Senior Thesis on Soviet Peasant Women During World War II
John Siragusa, Class of 2007
Thanks to the Evalyn Clark Memorial Travel Fellowship, I was able to conduct research for my thesis at the Library of Congress in Washington, DC. During one week in the beginning of January, I used the resources of the European Reading Room to further my study of Soviet peasant women during World War II. I was originally attracted to this topic by the war’s powerful impact on the Soviet psyche and its status as a cultural symbol and point of memory. However, my original research revealed that while soldiers, workers, urban women, and of course Stalin had all received historical tributes for their part in Soviet victory, the history of peasant women remained mostly unwritten.
Yet in exploring the war experience of rural women, the paucity of memoirs and other testimonials from this period made research for my thesis frustrating at best and placed severe limitations on my ability to conduct research. Fortunately, the Library of Congress maintains extensive holdings of Soviet publications, and I was able to search through the entire wartime runs of magazines such as Krestianka (Peasant Woman) and Rabotnitsa (Worker-Woman) and the Red Army’s daily newspaper Krasnaya Zvezda (Red Star). Using Krestianka allowed me to examine the official discourse specifically as it was adapted to peasant women. Deciphering the trends within it, especially its consistent praise of heroic individual accomplishments, helped me to distinguish which issues the government found of interest or of concern to peasant women and, more precisely, the patriotic and self-sacrificing attitudes the authorities encouraged among them. These official representations simultaneously recognize the hardships overcome by high-achieving women capitalizing on the opportunities for advancement provided by the war, and serve as exemplars of appropriate behavior. Moreover, these representations blurred the lines between the battlefront and the home front, analogizing the contributions of peasant women to those of active soldiers. Studying Krasnaya Zvezda and Rabotnitsa confirmed these conclusions and helped me view the construction of heroes and heroines in all sectors of society as a phenomenon designed to aid the war effort.

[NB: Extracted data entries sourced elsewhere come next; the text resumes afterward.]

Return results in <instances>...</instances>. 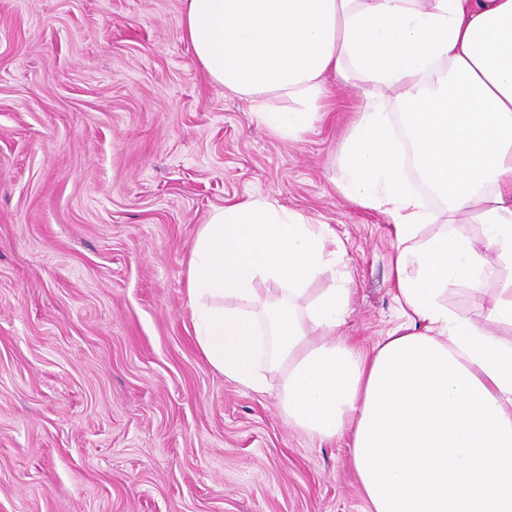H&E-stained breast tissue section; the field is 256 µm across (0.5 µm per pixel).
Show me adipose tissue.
<instances>
[{
	"label": "adipose tissue",
	"mask_w": 512,
	"mask_h": 512,
	"mask_svg": "<svg viewBox=\"0 0 512 512\" xmlns=\"http://www.w3.org/2000/svg\"><path fill=\"white\" fill-rule=\"evenodd\" d=\"M181 29L210 82L275 134L301 140L332 78L393 90L397 106L365 96L338 189L388 216L406 323L357 348L341 331L351 278L329 226L248 199L214 209L192 245L187 291L205 358L274 391L293 427L348 437L367 512H512V341L495 332L512 328V0H184ZM462 213L482 225L481 244L453 229ZM491 266L498 288L482 327L444 296L454 283L481 290ZM332 269L337 287L310 294ZM262 283L279 296L261 299Z\"/></svg>",
	"instance_id": "ef3b65f1"
}]
</instances>
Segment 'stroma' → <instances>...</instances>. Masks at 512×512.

Moreover, LOC librarians directed me to case studies of individual collective farms during the war as well as compilations of war-related peasant songs collected by Soviet ethnographers and folklorists. These less official sources presented a strikingly different view of the war, with peasant women’s songs focusing on separation, hardship, and the disruption of daily life. These sources proved invaluable in balancing my research and prevented me from getting too swept up in the celebration and “revolutionary optimism” that pervaded the highly censored Soviet press. They reminded me that as much as the history of peasant women in war should address their triumphs, it is also a narrative of loss and of adversity.
The resources I acquired at the Library of Congress have offered my thesis a depth and nuance only attainable from contemporary documents, which otherwise would have been entirely unavailable. It is no exaggeration that without the assistance of the Clark Fellowship, my study of peasant women in wartime would have proven impossible.